JOB.
Please give these items again, substituting "vernacular name" for every "common name" and leaving everything else unchanged.

- - - - - - -

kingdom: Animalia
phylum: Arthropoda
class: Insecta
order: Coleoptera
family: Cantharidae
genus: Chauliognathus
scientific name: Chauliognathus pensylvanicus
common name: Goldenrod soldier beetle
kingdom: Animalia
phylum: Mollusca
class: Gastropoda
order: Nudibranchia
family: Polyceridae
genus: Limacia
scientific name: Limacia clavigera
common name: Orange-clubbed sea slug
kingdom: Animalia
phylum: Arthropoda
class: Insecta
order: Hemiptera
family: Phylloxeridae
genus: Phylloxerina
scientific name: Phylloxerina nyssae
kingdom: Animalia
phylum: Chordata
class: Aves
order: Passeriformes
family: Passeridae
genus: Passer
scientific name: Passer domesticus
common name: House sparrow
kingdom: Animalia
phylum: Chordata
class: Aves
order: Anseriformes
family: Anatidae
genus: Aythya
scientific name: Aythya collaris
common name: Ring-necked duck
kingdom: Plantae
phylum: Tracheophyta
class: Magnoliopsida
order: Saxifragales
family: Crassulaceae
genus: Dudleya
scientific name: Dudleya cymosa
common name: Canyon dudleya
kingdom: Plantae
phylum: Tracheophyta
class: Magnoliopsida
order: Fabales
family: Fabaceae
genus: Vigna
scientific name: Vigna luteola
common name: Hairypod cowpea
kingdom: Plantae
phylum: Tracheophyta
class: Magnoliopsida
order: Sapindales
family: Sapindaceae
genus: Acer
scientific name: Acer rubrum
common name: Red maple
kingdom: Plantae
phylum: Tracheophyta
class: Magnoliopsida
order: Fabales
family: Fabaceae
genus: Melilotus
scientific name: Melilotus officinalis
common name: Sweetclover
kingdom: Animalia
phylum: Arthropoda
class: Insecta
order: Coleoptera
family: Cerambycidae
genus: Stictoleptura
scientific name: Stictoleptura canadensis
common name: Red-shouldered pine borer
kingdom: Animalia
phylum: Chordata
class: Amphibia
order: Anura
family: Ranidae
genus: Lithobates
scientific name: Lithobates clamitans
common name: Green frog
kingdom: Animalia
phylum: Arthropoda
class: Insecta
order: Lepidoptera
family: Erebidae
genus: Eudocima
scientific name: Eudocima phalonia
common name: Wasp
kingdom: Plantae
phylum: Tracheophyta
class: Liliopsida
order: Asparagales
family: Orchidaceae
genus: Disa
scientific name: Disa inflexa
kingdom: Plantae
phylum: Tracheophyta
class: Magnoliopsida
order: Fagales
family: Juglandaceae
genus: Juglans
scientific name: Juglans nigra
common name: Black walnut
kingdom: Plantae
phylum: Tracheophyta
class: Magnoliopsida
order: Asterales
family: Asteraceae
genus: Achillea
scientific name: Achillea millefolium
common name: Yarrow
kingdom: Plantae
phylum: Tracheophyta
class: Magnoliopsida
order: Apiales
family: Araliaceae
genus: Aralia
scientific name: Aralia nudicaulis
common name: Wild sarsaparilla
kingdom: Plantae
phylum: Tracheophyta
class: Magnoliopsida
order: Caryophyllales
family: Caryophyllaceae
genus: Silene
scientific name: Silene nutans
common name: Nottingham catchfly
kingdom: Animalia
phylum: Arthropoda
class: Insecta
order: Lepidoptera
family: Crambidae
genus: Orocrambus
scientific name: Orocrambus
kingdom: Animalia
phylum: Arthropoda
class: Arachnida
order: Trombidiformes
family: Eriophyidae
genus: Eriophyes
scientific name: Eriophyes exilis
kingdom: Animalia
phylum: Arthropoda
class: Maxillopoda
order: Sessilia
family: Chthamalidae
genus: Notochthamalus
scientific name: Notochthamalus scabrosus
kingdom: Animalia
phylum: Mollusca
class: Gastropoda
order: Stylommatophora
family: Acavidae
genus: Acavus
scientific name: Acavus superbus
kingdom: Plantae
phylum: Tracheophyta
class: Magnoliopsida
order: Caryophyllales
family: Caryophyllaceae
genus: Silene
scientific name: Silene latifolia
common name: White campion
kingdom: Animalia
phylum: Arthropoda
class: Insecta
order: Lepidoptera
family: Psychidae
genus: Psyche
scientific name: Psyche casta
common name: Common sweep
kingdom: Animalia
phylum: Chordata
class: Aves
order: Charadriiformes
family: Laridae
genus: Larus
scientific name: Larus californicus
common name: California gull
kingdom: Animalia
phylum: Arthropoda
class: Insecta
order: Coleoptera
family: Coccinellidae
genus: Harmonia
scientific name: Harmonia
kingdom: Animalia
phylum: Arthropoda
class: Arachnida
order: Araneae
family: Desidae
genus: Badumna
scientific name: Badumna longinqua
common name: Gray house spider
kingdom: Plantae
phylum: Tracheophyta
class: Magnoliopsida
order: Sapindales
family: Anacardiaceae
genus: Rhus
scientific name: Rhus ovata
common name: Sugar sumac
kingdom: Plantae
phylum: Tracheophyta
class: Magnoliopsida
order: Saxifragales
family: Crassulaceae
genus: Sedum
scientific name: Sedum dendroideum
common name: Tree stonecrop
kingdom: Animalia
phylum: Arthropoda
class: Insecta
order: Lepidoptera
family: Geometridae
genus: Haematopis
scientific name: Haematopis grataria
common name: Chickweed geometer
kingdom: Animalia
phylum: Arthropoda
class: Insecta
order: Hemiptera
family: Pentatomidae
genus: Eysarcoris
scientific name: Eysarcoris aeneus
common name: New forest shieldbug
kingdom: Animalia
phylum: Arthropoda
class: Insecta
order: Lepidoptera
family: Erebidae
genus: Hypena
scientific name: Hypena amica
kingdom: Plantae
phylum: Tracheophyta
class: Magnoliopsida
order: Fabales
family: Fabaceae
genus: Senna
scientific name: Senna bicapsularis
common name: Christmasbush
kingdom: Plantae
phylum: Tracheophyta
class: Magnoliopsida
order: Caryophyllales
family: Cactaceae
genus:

- - - - - - -

FINAL ANSWER.
kingdom: Animalia
phylum: Arthropoda
class: Insecta
order: Coleoptera
family: Cantharidae
genus: Chauliognathus
scientific name: Chauliognathus pensylvanicus
vernacular name: Goldenrod soldier beetle
kingdom: Animalia
phylum: Mollusca
class: Gastropoda
order: Nudibranchia
family: Polyceridae
genus: Limacia
scientific name: Limacia clavigera
vernacular name: Orange-clubbed sea slug
kingdom: Animalia
phylum: Arthropoda
class: Insecta
order: Hemiptera
family: Phylloxeridae
genus: Phylloxerina
scientific name: Phylloxerina nyssae
kingdom: Animalia
phylum: Chordata
class: Aves
order: Passeriformes
family: Passeridae
genus: Passer
scientific name: Passer domesticus
vernacular name: House sparrow
kingdom: Animalia
phylum: Chordata
class: Aves
order: Anseriformes
family: Anatidae
genus: Aythya
scientific name: Aythya collaris
vernacular name: Ring-necked duck
kingdom: Plantae
phylum: Tracheophyta
class: Magnoliopsida
order: Saxifragales
family: Crassulaceae
genus: Dudleya
scientific name: Dudleya cymosa
vernacular name: Canyon dudleya
kingdom: Plantae
phylum: Tracheophyta
class: Magnoliopsida
order: Fabales
family: Fabaceae
genus: Vigna
scientific name: Vigna luteola
vernacular name: Hairypod cowpea
kingdom: Plantae
phylum: Tracheophyta
class: Magnoliopsida
order: Sapindales
family: Sapindaceae
genus: Acer
scientific name: Acer rubrum
vernacular name: Red maple
kingdom: Plantae
phylum: Tracheophyta
class: Magnoliopsida
order: Fabales
family: Fabaceae
genus: Melilotus
scientific name: Melilotus officinalis
vernacular name: Sweetclover
kingdom: Animalia
phylum: Arthropoda
class: Insecta
order: Coleoptera
family: Cerambycidae
genus: Stictoleptura
scientific name: Stictoleptura canadensis
vernacular name: Red-shouldered pine borer
kingdom: Animalia
phylum: Chordata
class: Amphibia
order: Anura
family: Ranidae
genus: Lithobates
scientific name: Lithobates clamitans
vernacular name: Green frog
kingdom: Animalia
phylum: Arthropoda
class: Insecta
order: Lepidoptera
family: Erebidae
genus: Eudocima
scientific name: Eudocima phalonia
vernacular name: Wasp
kingdom: Plantae
phylum: Tracheophyta
class: Liliopsida
order: Asparagales
family: Orchidaceae
genus: Disa
scientific name: Disa inflexa
kingdom: Plantae
phylum: Tracheophyta
class: Magnoliopsida
order: Fagales
family: Juglandaceae
genus: Juglans
scientific name: Juglans nigra
vernacular name: Black walnut
kingdom: Plantae
phylum: Tracheophyta
class: Magnoliopsida
order: Asterales
family: Asteraceae
genus: Achillea
scientific name: Achillea millefolium
vernacular name: Yarrow
kingdom: Plantae
phylum: Tracheophyta
class: Magnoliopsida
order: Apiales
family: Araliaceae
genus: Aralia
scientific name: Aralia nudicaulis
vernacular name: Wild sarsaparilla
kingdom: Plantae
phylum: Tracheophyta
class: Magnoliopsida
order: Caryophyllales
family: Caryophyllaceae
genus: Silene
scientific name: Silene nutans
vernacular name: Nottingham catchfly
kingdom: Animalia
phylum: Arthropoda
class: Insecta
order: Lepidoptera
family: Crambidae
genus: Orocrambus
scientific name: Orocrambus
kingdom: Animalia
phylum: Arthropoda
class: Arachnida
order: Trombidiformes
family: Eriophyidae
genus: Eriophyes
scientific name: Eriophyes exilis
kingdom: Animalia
phylum: Arthropoda
class: Maxillopoda
order: Sessilia
family: Chthamalidae
genus: Notochthamalus
scientific name: Notochthamalus scabrosus
kingdom: Animalia
phylum: Mollusca
class: Gastropoda
order: Stylommatophora
family: Acavidae
genus: Acavus
scientific name: Acavus superbus
kingdom: Plantae
phylum: Tracheophyta
class: Magnoliopsida
order: Caryophyllales
family: Caryophyllaceae
genus: Silene
scientific name: Silene latifolia
vernacular name: White campion
kingdom: Animalia
phylum: Arthropoda
class: Insecta
order: Lepidoptera
family: Psychidae
genus: Psyche
scientific name: Psyche casta
vernacular name: Common sweep
kingdom: Animalia
phylum: Chordata
class: Aves
order: Charadriiformes
family: Laridae
genus: Larus
scientific name: Larus californicus
vernacular name: California gull
kingdom: Animalia
phylum: Arthropoda
class: Insecta
order: Coleoptera
family: Coccinellidae
genus: Harmonia
scientific name: Harmonia
kingdom: Animalia
phylum: Arthropoda
class: Arachnida
order: Araneae
family: Desidae
genus: Badumna
scientific name: Badumna longinqua
vernacular name: Gray house spider
kingdom: Plantae
phylum: Tracheophyta
class: Magnoliopsida
order: Sapindales
family: Anacardiaceae
genus: Rhus
scientific name: Rhus ovata
vernacular name: Sugar sumac
kingdom: Plantae
phylum: Tracheophyta
class: Magnoliopsida
order: Saxifragales
family: Crassulaceae
genus: Sedum
scientific name: Sedum dendroideum
vernacular name: Tree stonecrop
kingdom: Animalia
phylum: Arthropoda
class: Insecta
order: Lepidoptera
family: Geometridae
genus: Haematopis
scientific name: Haematopis grataria
vernacular name: Chickweed geometer
kingdom: Animalia
phylum: Arthropoda
class: Insecta
order: Hemiptera
family: Pentatomidae
genus: Eysarcoris
scientific name: Eysarcoris aeneus
vernacular name: New forest shieldbug
kingdom: Animalia
phylum: Arthropoda
class: Insecta
order: Lepidoptera
family: Erebidae
genus: Hypena
scientific name: Hypena amica
kingdom: Plantae
phylum: Tracheophyta
class: Magnoliopsida
order: Fabales
family: Fabaceae
genus: Senna
scientific name: Senna bicapsularis
vernacular name: Christmasbush
kingdom: Plantae
phylum: Tracheophyta
class: Magnoliopsida
order: Caryophyllales
family: Cactaceae
genus:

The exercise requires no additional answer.